First trade surplus in five months…
Weak trade performance unexpectedly lifted Indonesia’s trade balance to a US$300m surplus in February (-US$1.1bn in January). Both exports and imports missed expectations, with imports contracting at a faster pace (-14.0% yoy in February vs. -2.1% yoy in January) relative to exports (-11.3% yoy in February vs. -4.3% yoy in January). Indonesia’s export contraction tracked the export performance of other Asian peers.

…due to a rebound in the non-O&G trade balance
Non-O&G imports fell for the first time since Jun 2017, and helped to lift non-O&G trade balance (+US$794m vs. -US$642m in January). O&G trade deficit was little changed (- US$464m in February vs. -US$422m in January) as falling O&G imports were offset by further contraction in O&G exports.

Disappointing exports amid slowing global growth momentum
Indonesia has yet to reap the benefits of trade diversion from the US-China trade conflict. Non-O&G exports to China have been on a decline in the past five months, at an increasingly steeper pace (-18.1% yoy in 2M19), while non-O&G exports to the US remained muted (-1.6% yoy in 2M19). Slowing global growth momentum weakened nonO&G exports to other key trading partners, such as Japan (-15.9% yoy in 2M19), Singapore (-20.7% yoy), Malaysia (-7.3% yoy), Thailand (-5.2% yoy), and the EU (-9.6% yoy). Slowing external demand was reflected in the large deceleration in export volume expansion (+5.3% yoy in February vs. +14.6% yoy in Jan), while export price growth remained lacklustre (-15.8% yoy in February vs. -16.5% yoy in Jan) amid lower commodity prices.

Broad-based weakness in import demand
Weakness in import growth was across the board, led by lower import prices (-5.2% yoy in February vs. -6.8% yoy in January) and import volume (-9.3% yoy vs. +5.0% yoy in January). By category, higher import taxes dampened imports of consumption goods (-26.9% yoy in February vs. -10.5% yoy in January), while imports of raw materials (-15.0% yoy vs. -0.4% yoy in January) and capital goods (-0.8% yoy vs. -5.0% yoy in January) also declined.

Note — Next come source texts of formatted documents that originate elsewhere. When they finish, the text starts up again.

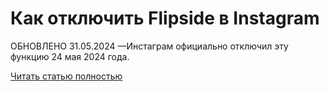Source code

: # Как отключить Flipside в Instagram



ОБНОВЛЕНО 31.05.2024 —Инстаграм официально отключил эту функцию 24 мая 2024 года.

[Читать статью полностью](https://xyberbara.com/web/kak-otklyuchit-flipside-v-instagram/)
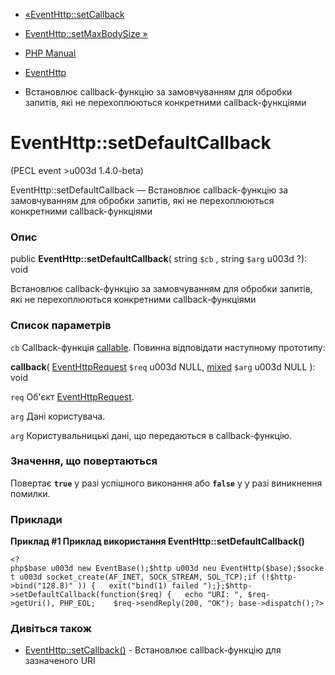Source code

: - [«EventHttp::setCallback](eventhttp.setcallback.md)
- [EventHttp::setMaxBodySize »](eventhttp.setmaxbodysize.md)

- [PHP Manual](index.md)
- [EventHttp](class.eventhttp.md)
- Встановлює callback-функцію за замовчуванням для обробки запитів,
які не перехоплюються конкретними callback-функціями

# EventHttp::setDefaultCallback

(PECL event \>u003d 1.4.0-beta)

EventHttp::setDefaultCallback — Встановлює callback-функцію за
замовчуванням для обробки запитів, які не перехоплюються конкретними
callback-функціями

### Опис

public **EventHttp::setDefaultCallback**( string `$cb` , string `$arg` u003d
?): void

Встановлює callback-функцію за замовчуванням для обробки запитів,
які не перехоплюються конкретними callback-функціями

### Список параметрів

`cb`
Callback-функція [callable](language.types.callable.md). Повинна
відповідати наступному прототипу:

**callback**( [EventHttpRequest](class.eventhttprequest.md) `$req` u003d
NULL,
[mixed](language.types.declarations.md#language.types.declarations.mixed)
`$arg` u003d NULL ): void

`req`
Об'єкт [EventHttpRequest](class.eventhttprequest.md).

`arg`
Дані користувача.

`arg`
Користувальницькі дані, що передаються в callback-функцію.

### Значення, що повертаються

Повертає **`true`** у разі успішного виконання або **`false`** у
у разі виникнення помилки.

### Приклади

**Приклад #1 Приклад використання **EventHttp::setDefaultCallback()****

` <?php$base u003d new EventBase();$http u003d neu EventHttp($base);$socket u003d socket_create(AF_INET, SOCK_STREAM, SOL_TCP);if (!$http->bind("128.8)" )) {   exit("bind(1) failed
");};$http->setDefaultCallback(function($req) {   echo "URI: ", $req->getUri(), PHP_EOL;    $req->sendReply(200, "OK"); base->dispatch();?> `

### Дивіться також

- [EventHttp::setCallback()](eventhttp.setcallback.md) -
Встановлює callback-функцію для зазначеного URI
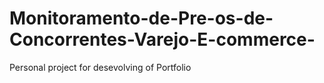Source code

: # Monitoramento-de-Pre-os-de-Concorrentes-Varejo-E-commerce-
Personal project for desevolving of Portfolio
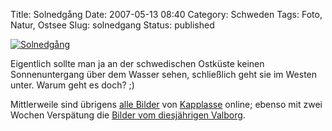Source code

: Title: Solnedgång
Date: 2007-05-13 08:40
Category: Schweden
Tags: Foto, Natur, Ostsee
Slug: solnedgang
Status: published

[![Solnedgång](/pic/kappl_solned_s.jpg "Solnedgång")](/pic/kappl_solned_l.jpg)

Eigentlich sollte man ja an der schwedischen Ostküste keinen
Sonnenuntergang über dem Wasser sehen, schließlich geht sie im Westen
unter. Warum geht es doch? ;)

Mittlerweile sind übrigens [alle
Bilder](http://thomasmarquart.net/gallery/Kapplasse/index.html) von
[Kapplasse](http://www.fiket.de/2007/05/07/kapplasse/) online; ebenso
mit zwei Wochen Verspätung die [Bilder vom diesjährigen
Valborg](http://thomasmarquart.net/gallery/Valborg2007/index.html).

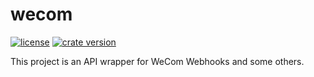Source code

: # wecom

[![license](https://img.shields.io/badge/license-MIT-blue.svg)](https://github.com/zwpaper/wecom/blob/main/LICENSE)
[![crate version](https://img.shields.io/crates/v/wecom.svg)](https://crates.io/crates/wecom)

This project is an API wrapper for WeCom Webhooks and some others.
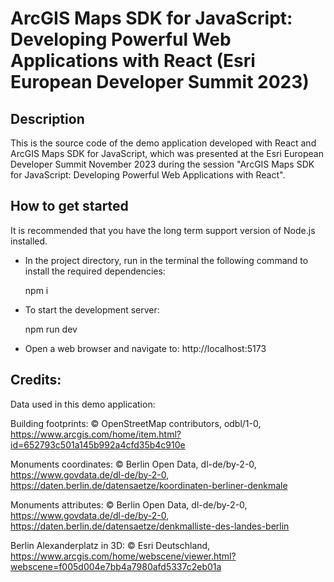 # ArcGIS Maps SDK for JavaScript: Developing Powerful Web Applications with React (Esri European Developer Summit 2023)

## Description

This is the source code of the demo application developed with React and ArcGIS Maps SDK for JavaScript, which was presented at the Esri European Developer Summit November 2023 during the session "ArcGIS Maps SDK for JavaScript: Developing Powerful Web Applications with React".

## How to get started

It is recommended that you have the long term support version of Node.js installed.

- In the project directory, run in the terminal the following command to install the required dependencies:

  npm i

- To start the development server:

  npm run dev

- Open a web browser and navigate to: http://localhost:5173

## Credits:

Data used in this demo application:

Building footprints: © OpenStreetMap contributors, odbl/1-0, https://www.arcgis.com/home/item.html?id=652793c501a145b992a4cfd35b4c910e

Monuments coordinates: © Berlin Open Data, dl-de/by-2-0, https://www.govdata.de/dl-de/by-2-0, https://daten.berlin.de/datensaetze/koordinaten-berliner-denkmale

Monuments attributes: © Berlin Open Data, dl-de/by-2-0, https://www.govdata.de/dl-de/by-2-0, https://daten.berlin.de/datensaetze/denkmalliste-des-landes-berlin

Berlin Alexanderplatz in 3D: © Esri Deutschland, https://www.arcgis.com/home/webscene/viewer.html?webscene=f005d004e7bb4a7980afd5337c2eb01a
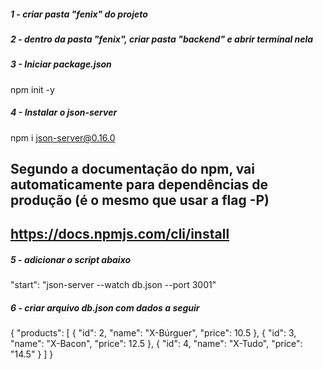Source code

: ##### 1 - criar pasta "fenix" do projeto

##### 2 - dentro da pasta "fenix", criar pasta "backend" e abrir terminal nela

##### 3 - Iniciar package.json
npm init -y

##### 4 - Instalar o json-server
npm i json-server@0.16.0
## Segundo a documentação do npm, vai automaticamente para dependências de produção (é o mesmo que usar a flag -P)
## https://docs.npmjs.com/cli/install

##### 5 - adicionar o script abaixo
"start": "json-server --watch db.json --port 3001"

##### 6 - criar arquivo db.json com dados a seguir
{
"products": [
    {
      "id": 2,
      "name": "X-Búrguer",
      "price": 10.5
    },
    {
      "id": 3,
      "name": "X-Bacon",
      "price": 12.5
    },
    {
      "id": 4,
      "name": "X-Tudo",
      "price": "14.5"
    }
  ]
}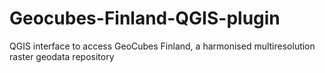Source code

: # Geocubes-Finland-QGIS-plugin
QGIS interface to access GeoCubes Finland, a harmonised multiresolution raster geodata repository
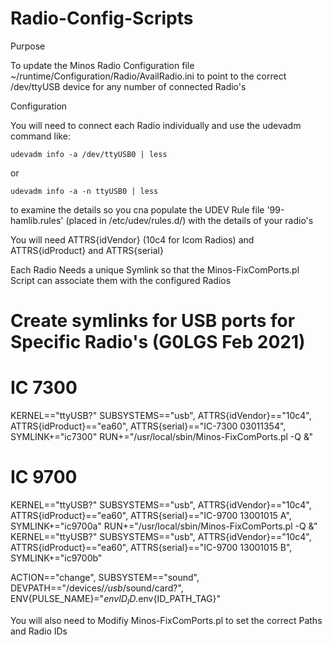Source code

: # Radio-Config-Scripts

Purpose

To update the Minos Radio Configuration file ~/runtime/Configuration/Radio/AvailRadio.ini to point to the correct /dev/ttyUSB<n> device for any number of connected Radio's

Configuration

You will need to connect each Radio individually and use the udevadm command like:

	udevadm info -a /dev/ttyUSB0 | less

or

	udevadm info -a -n ttyUSB0 | less

to examine the details so you cna populate the UDEV Rule file '99-hamlib.rules'  (placed in /etc/udev/rules.d/) with the details of your radio's

You will need ATTRS{idVendor} (10c4 for Icom Radios) and ATTRS{idProduct} and ATTRS{serial}

Each Radio Needs a unique Symlink so that the Minos-FixComPorts.pl Script can associate them with the configured Radios


# Create symlinks for USB ports for Specific Radio's (G0LGS Feb 2021)
# IC 7300
KERNEL=="ttyUSB?" SUBSYSTEMS=="usb", ATTRS{idVendor}=="10c4", ATTRS{idProduct}=="ea60", ATTRS{serial}=="IC-7300 03011354", SYMLINK+="ic7300" RUN+="/usr/local/sbin/Minos-FixComPorts.pl -Q &"
# IC 9700
KERNEL=="ttyUSB?" SUBSYSTEMS=="usb", ATTRS{idVendor}=="10c4", ATTRS{idProduct}=="ea60", ATTRS{serial}=="IC-9700 13001015 A", SYMLINK+="ic9700a" RUN+="/usr/local/sbin/Minos-FixComPorts.pl -Q &"
KERNEL=="ttyUSB?" SUBSYSTEMS=="usb", ATTRS{idVendor}=="10c4", ATTRS{idProduct}=="ea60", ATTRS{serial}=="IC-9700 13001015 B", SYMLINK+="ic9700b"

ACTION=="change", SUBSYSTEM=="sound", DEVPATH=="/devices/*/usb*/sound/card?", ENV{PULSE_NAME}="$env{ID_ID}.$env{ID_PATH_TAG}"


You will also need to Modifiy Minos-FixComPorts.pl to set the correct Paths and Radio IDs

Bank Indonesia expected to maintain policy rate
The rebound in February’s trade balance lowered cumulative trade deficit to US$734m in 2M19 (-US$809m in 2M18), easing pressure on the current account deficit (CAD) position. Nonetheless, easing global growth and its impact on commodity prices remain a key downside risk. Hence, we expect Bank Indonesia to leave its 7-Day Reverse Repo Rate (7DRRR) at 6.00% at the Board of Governors’ meeting on 21 March.